(Collected data)
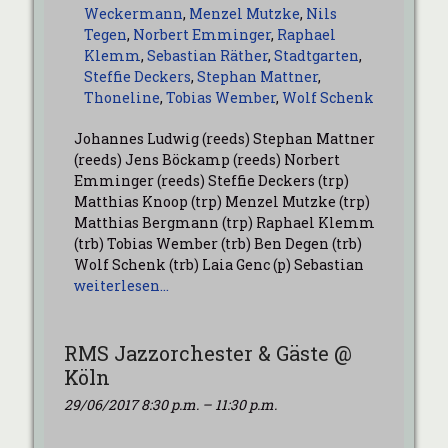
Weckermann
,
Menzel Mutzke
,
Nils
Tegen
,
Norbert Emminger
,
Raphael
Klemm
,
Sebastian Räther
,
Stadtgarten
,
Steffie Deckers
,
Stephan Mattner
,
Thoneline
,
Tobias Wember
,
Wolf Schenk
Johannes Ludwig (reeds) Stephan Mattner
(reeds) Jens Böckamp (reeds) Norbert
Emminger (reeds) Steffie Deckers (trp)
Matthias Knoop (trp) Menzel Mutzke (trp)
Matthias Bergmann (trp) Raphael Klemm
(trb) Tobias Wember (trb) Ben Degen (trb)
Wolf Schenk (trb) Laia Genc (p) Sebastian
weiterlesen…
RMS Jazzorchester & Gäste @
Köln
29/06/2017 8:30 p.m.
–
11:30 p.m.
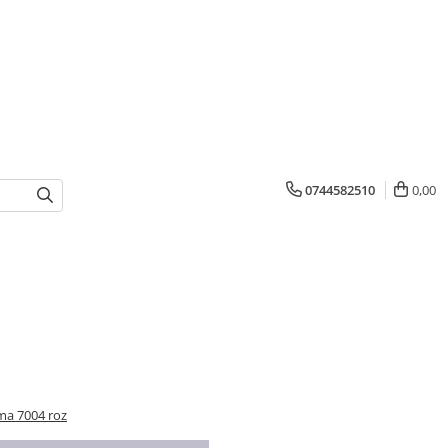
0744582510
0,00
ma 7004 roz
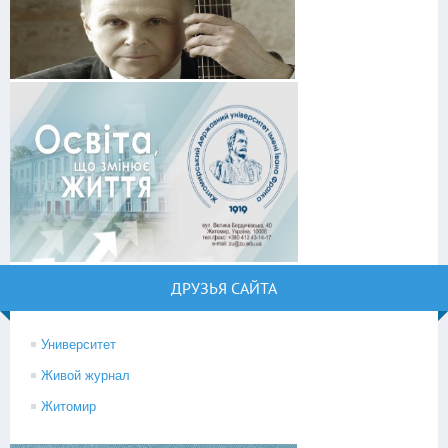
ДРУЗЬЯ САЙТА
Университет
Живой журнал
Житомир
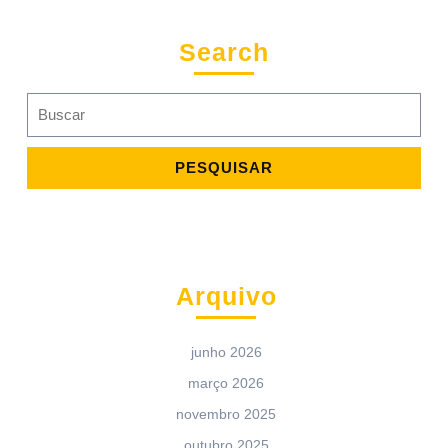
Search
Search
for:
Arquivo
junho 2026
março 2026
novembro 2025
outubro 2025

▶ EXERCISE DETAILS
The entries above need an exact copy without their pictures.

▶ SOLUTION TO THIS EXERCISE
Weckermann
,
Menzel Mutzke
,
Nils
Tegen
,
Norbert Emminger
,
Raphael
Klemm
,
Sebastian Räther
,
Stadtgarten
,
Steffie Deckers
,
Stephan Mattner
,
Thoneline
,
Tobias Wember
,
Wolf Schenk
Johannes Ludwig (reeds) Stephan Mattner
(reeds) Jens Böckamp (reeds) Norbert
Emminger (reeds) Steffie Deckers (trp)
Matthias Knoop (trp) Menzel Mutzke (trp)
Matthias Bergmann (trp) Raphael Klemm
(trb) Tobias Wember (trb) Ben Degen (trb)
Wolf Schenk (trb) Laia Genc (p) Sebastian
weiterlesen…
RMS Jazzorchester & Gäste @
Köln
29/06/2017 8:30 p.m.
–
11:30 p.m.
0744582510
0,00
ma 7004 roz
ДРУЗЬЯ САЙТА
Университет
Живой журнал
Житомир
Search
Search
for:
Arquivo
junho 2026
março 2026
novembro 2025
outubro 2025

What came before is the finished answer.